» **DAFTAR TUGAS**:
1 - Salin bagian teks tentang WNI yang terlibat scam di luar negeri, dimulai dari "Mahendra Siregar: WNI" dan terus hingga "Kamboja dan Filipina.".
2 - Lanjutkan teks tentang WNI yang terlibat scam di luar negeri mulai dari kalimat terakhirnya.

» **TEKS YANG DISEDIAKAN**:
====

Mahendra Siregar: WNI Terlibat Scam di Luar Negeri Bagian dari Kejahatan
Ketua Dewan Komisioner Otoritas Jasa Keuangan (OJK) Mahendra Siregar menyatakan pandangan tegas terkait fenomena warga negara Indonesia (WNI) yang bekerja di jaringan penipuan digital atau online scam di luar negeri. Menurut Mahendra, tidak semua WNI yang terlibat praktik tersebut dapat serta-merta dikategorikan sebagai korban.
Pernyataan itu disampaikan Mahendra saat mengikuti rapat kerja bersama Komisi XI DPR RI di kompleks parlemen, Senayan, Jakarta, Kamis (22/1/2026). Pandangan tersebut muncul sebagai respons atas pertanyaan anggota DPR mengenai maraknya WNI yang bekerja di pusat-pusat scam di negara seperti Kamboja dan Filipina.

====

(Catatan dari sebuah koleksi data)
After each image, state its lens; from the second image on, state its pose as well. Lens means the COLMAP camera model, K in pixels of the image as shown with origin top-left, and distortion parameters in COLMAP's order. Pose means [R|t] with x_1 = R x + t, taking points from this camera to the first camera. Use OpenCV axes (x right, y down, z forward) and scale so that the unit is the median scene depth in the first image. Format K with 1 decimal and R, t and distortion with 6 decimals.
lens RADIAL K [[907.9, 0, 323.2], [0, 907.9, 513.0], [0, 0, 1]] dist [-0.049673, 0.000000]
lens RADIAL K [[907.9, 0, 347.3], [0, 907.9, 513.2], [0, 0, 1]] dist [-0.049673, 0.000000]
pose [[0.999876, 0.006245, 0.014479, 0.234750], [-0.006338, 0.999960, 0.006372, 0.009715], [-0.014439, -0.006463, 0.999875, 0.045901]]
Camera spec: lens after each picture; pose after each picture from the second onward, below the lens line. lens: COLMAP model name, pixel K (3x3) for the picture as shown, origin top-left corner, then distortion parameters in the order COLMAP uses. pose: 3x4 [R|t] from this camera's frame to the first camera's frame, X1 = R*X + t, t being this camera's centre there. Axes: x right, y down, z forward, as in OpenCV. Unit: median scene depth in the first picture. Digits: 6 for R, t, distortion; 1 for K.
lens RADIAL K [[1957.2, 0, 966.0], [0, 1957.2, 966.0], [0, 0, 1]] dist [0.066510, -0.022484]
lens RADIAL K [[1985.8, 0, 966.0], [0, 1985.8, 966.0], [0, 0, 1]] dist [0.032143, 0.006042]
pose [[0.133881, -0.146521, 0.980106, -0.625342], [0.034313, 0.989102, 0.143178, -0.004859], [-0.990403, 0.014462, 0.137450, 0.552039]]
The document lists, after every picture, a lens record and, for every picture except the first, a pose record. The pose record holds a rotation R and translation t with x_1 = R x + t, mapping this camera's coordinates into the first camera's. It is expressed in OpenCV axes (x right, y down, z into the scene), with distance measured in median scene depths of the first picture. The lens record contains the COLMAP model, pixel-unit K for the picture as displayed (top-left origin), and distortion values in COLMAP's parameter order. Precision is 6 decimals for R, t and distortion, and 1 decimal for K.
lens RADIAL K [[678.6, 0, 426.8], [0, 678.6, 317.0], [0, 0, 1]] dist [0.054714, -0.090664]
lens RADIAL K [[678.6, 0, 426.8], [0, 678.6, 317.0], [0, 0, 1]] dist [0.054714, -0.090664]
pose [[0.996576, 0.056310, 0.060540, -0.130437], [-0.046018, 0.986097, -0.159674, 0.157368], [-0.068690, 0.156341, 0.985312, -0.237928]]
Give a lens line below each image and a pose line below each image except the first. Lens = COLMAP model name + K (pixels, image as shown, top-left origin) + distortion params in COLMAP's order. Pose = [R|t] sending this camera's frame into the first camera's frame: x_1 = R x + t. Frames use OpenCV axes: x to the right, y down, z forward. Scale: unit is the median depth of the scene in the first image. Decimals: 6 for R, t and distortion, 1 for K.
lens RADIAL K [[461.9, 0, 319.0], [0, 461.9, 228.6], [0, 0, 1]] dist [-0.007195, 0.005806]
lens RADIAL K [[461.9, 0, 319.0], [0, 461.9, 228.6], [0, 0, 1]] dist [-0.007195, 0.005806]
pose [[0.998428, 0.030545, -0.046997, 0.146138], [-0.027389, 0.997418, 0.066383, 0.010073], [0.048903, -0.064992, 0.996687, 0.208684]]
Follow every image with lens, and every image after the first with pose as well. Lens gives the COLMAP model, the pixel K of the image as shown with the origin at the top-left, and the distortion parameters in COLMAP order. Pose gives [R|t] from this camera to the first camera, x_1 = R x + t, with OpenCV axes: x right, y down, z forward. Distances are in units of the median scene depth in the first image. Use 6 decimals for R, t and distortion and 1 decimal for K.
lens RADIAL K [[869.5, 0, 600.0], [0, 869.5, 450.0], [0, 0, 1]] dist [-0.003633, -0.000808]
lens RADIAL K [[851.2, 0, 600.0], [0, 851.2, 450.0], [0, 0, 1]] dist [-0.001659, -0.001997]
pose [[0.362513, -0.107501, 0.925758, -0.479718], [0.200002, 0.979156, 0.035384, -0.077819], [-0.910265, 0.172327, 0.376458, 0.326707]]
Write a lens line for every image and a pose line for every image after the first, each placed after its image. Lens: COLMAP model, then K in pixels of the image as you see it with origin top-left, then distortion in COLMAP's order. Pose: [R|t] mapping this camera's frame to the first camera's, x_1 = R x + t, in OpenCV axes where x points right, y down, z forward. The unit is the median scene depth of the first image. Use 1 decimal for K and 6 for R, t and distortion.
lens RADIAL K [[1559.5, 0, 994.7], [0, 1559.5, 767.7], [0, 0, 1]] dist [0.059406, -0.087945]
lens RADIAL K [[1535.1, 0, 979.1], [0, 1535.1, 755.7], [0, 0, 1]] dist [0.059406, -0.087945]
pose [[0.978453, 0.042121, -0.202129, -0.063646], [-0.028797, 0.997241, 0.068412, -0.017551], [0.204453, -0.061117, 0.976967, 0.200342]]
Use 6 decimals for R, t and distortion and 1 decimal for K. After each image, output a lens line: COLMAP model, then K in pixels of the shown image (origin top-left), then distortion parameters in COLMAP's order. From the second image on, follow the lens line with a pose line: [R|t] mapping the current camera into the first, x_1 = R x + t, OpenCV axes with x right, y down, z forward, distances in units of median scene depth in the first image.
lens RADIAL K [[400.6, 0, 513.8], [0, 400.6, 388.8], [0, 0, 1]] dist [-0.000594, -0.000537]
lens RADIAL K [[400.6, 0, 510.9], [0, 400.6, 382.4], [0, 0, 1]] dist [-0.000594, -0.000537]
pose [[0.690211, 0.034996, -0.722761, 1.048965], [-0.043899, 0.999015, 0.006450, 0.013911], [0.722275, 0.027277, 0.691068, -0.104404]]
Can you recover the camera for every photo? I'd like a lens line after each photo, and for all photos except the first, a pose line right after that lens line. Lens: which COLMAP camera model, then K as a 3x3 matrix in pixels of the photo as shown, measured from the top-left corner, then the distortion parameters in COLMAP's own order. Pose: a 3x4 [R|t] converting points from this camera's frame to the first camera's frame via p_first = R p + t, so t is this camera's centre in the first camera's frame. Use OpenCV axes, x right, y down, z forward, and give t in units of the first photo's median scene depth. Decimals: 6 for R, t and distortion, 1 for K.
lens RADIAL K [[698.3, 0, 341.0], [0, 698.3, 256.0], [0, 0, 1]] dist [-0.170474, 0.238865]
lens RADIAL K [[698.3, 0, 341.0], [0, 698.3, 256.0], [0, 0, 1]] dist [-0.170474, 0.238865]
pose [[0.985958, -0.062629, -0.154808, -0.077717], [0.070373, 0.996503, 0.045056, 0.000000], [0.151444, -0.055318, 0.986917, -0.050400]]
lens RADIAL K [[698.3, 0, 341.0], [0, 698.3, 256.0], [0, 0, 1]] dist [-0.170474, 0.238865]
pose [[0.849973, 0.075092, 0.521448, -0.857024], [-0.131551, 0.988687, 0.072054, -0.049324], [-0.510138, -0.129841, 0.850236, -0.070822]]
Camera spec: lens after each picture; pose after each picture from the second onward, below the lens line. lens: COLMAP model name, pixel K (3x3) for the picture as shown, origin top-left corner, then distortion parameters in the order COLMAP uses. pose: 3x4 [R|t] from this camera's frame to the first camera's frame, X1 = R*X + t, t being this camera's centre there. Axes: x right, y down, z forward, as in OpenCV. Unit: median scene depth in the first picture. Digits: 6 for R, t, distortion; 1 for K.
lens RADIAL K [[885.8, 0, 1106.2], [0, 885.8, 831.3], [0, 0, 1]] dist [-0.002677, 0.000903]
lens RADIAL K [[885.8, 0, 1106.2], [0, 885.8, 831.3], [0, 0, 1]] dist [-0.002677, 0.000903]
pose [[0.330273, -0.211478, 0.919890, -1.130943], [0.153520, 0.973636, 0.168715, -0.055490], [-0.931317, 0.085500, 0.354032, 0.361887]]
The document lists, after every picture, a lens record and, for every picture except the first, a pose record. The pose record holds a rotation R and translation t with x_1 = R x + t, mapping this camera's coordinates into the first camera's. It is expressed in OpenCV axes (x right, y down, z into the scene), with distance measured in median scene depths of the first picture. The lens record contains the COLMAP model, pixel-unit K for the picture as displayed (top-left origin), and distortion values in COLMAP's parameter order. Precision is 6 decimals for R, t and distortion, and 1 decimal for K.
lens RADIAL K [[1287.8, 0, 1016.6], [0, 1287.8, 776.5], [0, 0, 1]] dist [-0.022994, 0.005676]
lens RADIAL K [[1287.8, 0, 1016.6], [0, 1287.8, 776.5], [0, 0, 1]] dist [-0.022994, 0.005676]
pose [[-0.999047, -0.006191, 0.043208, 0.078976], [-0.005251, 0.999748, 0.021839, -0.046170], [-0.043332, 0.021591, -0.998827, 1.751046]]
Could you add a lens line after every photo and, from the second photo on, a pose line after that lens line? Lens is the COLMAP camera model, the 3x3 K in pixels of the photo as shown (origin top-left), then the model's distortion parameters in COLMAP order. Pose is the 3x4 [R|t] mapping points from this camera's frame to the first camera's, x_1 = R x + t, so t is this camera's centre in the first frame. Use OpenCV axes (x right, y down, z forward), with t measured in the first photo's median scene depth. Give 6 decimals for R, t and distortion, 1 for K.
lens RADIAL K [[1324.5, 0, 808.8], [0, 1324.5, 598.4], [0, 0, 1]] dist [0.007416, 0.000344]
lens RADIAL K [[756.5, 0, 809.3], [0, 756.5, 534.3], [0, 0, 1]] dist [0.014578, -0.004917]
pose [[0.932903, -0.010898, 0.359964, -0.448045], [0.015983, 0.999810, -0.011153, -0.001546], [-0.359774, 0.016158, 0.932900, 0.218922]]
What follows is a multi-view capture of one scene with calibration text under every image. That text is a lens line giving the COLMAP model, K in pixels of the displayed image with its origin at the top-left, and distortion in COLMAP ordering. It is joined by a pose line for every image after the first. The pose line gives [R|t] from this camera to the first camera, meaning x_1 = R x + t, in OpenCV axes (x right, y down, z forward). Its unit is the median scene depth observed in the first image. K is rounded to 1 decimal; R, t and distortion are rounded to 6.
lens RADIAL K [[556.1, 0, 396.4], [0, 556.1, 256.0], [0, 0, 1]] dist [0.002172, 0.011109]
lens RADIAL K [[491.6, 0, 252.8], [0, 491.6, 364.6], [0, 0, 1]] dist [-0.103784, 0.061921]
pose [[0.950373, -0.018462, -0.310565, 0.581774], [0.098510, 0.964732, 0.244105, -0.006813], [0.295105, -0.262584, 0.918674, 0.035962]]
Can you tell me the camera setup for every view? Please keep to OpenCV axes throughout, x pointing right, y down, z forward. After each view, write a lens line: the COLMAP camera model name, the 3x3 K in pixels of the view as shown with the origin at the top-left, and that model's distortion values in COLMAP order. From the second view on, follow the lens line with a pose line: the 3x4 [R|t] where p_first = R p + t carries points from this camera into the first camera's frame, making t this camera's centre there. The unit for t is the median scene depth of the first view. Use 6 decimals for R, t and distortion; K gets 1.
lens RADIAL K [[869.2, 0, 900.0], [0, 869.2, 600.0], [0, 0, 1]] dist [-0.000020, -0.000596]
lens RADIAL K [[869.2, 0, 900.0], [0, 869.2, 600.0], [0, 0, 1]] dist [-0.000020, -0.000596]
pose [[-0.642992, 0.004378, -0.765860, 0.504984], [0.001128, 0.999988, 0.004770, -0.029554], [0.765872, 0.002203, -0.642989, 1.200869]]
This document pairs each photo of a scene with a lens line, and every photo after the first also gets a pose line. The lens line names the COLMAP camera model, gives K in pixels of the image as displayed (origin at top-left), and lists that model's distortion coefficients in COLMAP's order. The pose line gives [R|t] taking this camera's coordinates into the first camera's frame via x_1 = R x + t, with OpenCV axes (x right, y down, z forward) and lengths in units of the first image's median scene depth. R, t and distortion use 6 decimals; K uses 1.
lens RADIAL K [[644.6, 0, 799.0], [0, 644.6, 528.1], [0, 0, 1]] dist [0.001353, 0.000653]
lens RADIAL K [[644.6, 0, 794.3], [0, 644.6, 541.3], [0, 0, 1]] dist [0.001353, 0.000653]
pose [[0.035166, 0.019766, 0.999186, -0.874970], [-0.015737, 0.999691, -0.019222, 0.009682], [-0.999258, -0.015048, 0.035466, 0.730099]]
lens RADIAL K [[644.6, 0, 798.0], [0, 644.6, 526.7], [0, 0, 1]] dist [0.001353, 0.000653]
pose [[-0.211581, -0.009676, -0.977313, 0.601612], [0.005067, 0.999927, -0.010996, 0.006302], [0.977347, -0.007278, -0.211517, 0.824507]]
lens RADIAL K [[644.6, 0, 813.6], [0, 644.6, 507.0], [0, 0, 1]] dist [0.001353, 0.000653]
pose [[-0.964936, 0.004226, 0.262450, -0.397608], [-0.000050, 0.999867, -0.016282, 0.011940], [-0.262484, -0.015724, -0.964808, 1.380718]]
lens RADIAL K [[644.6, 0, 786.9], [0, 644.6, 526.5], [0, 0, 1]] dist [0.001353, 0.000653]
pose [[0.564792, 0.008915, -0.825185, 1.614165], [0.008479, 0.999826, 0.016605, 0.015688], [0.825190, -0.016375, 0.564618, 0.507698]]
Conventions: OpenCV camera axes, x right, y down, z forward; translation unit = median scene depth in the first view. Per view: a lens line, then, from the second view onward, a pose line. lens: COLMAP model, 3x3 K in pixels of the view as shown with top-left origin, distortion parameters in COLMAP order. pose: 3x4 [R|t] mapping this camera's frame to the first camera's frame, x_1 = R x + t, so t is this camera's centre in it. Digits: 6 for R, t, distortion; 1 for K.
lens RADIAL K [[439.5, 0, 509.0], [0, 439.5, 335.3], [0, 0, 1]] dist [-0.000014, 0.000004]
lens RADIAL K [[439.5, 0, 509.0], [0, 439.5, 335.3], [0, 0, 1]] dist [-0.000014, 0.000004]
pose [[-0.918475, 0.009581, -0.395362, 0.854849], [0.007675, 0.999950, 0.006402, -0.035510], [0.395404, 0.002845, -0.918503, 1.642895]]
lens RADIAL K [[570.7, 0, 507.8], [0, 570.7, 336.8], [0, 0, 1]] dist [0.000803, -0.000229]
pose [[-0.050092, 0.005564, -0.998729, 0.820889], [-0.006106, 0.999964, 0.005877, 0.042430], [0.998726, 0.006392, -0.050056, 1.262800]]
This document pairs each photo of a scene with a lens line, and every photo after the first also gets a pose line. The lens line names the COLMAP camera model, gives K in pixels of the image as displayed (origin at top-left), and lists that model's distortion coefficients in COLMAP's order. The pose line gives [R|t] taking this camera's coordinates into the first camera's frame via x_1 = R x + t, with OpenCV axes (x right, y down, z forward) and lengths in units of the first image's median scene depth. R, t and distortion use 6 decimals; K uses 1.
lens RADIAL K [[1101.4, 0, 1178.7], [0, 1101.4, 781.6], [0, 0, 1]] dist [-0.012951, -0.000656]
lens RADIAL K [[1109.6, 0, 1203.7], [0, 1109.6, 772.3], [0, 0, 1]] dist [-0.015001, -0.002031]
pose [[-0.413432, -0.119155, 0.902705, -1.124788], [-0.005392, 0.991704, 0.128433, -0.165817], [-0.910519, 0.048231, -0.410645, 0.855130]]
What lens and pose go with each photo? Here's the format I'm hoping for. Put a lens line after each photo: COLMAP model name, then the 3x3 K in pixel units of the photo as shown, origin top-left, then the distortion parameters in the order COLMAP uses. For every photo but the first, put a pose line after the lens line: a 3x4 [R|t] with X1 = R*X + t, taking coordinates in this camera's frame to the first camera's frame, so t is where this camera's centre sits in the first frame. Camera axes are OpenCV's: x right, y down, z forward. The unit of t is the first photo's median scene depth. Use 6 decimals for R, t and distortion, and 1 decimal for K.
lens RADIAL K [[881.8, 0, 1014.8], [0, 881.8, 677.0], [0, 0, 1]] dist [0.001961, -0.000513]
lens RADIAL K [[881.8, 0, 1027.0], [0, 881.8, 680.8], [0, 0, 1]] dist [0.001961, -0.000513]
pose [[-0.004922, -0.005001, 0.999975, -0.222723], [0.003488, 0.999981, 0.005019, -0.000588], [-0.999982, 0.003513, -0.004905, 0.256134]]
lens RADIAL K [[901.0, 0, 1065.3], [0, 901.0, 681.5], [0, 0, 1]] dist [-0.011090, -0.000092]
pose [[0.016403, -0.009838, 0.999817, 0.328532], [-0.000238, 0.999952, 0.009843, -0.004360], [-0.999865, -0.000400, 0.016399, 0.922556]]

====

» **KUMPULAN JAWABAN**:
1 -
Mahendra Siregar: WNI Terlibat Scam di Luar Negeri Bagian dari Kejahatan
Ketua Dewan Komisioner Otoritas Jasa Keuangan (OJK) Mahendra Siregar menyatakan pandangan tegas terkait fenomena warga negara Indonesia (WNI) yang bekerja di jaringan penipuan digital atau online scam di luar negeri. Menurut Mahendra, tidak semua WNI yang terlibat praktik tersebut dapat serta-merta dikategorikan sebagai korban.
Pernyataan itu disampaikan Mahendra saat mengikuti rapat kerja bersama Komisi XI DPR RI di kompleks parlemen, Senayan, Jakarta, Kamis (22/1/2026). Pandangan tersebut muncul sebagai respons atas pertanyaan anggota DPR mengenai maraknya WNI yang bekerja di pusat-pusat scam di negara seperti Kamboja dan Filipina.

2 -
Dalam rapat tersebut, anggota Komisi XI DPR RI Anis Byarwati menyinggung persoalan akar masalah yang mendorong WNI tertarik bekerja di luar negeri, termasuk karena keterbatasan lapangan kerja di dalam negeri.
“Kenapa sih orang sampai tergiur ke mana-mana? Mereka tidak dapat pekerjaan di sini. Sulit dapat kerjaan, sehingga mereka dibohongi dengan iming-iming ada pekerjaan di Kamboja atau Filipina,” ujar Anis.
Menanggapi hal tersebut, Mahendra menyampaikan pandangan yang berbeda. Ia menilai, dalam sejumlah kasus, WNI yang bekerja di jaringan penipuan digital justru berperan aktif dalam menjalankan kejahatan tersebut.
“Kalau saya agak kurang sepakat sepenuhnya mereka dianggap sebagai korban dari perdagangan orang atau perdagangan manusia. Mereka ini scammer,” kata Mahendra.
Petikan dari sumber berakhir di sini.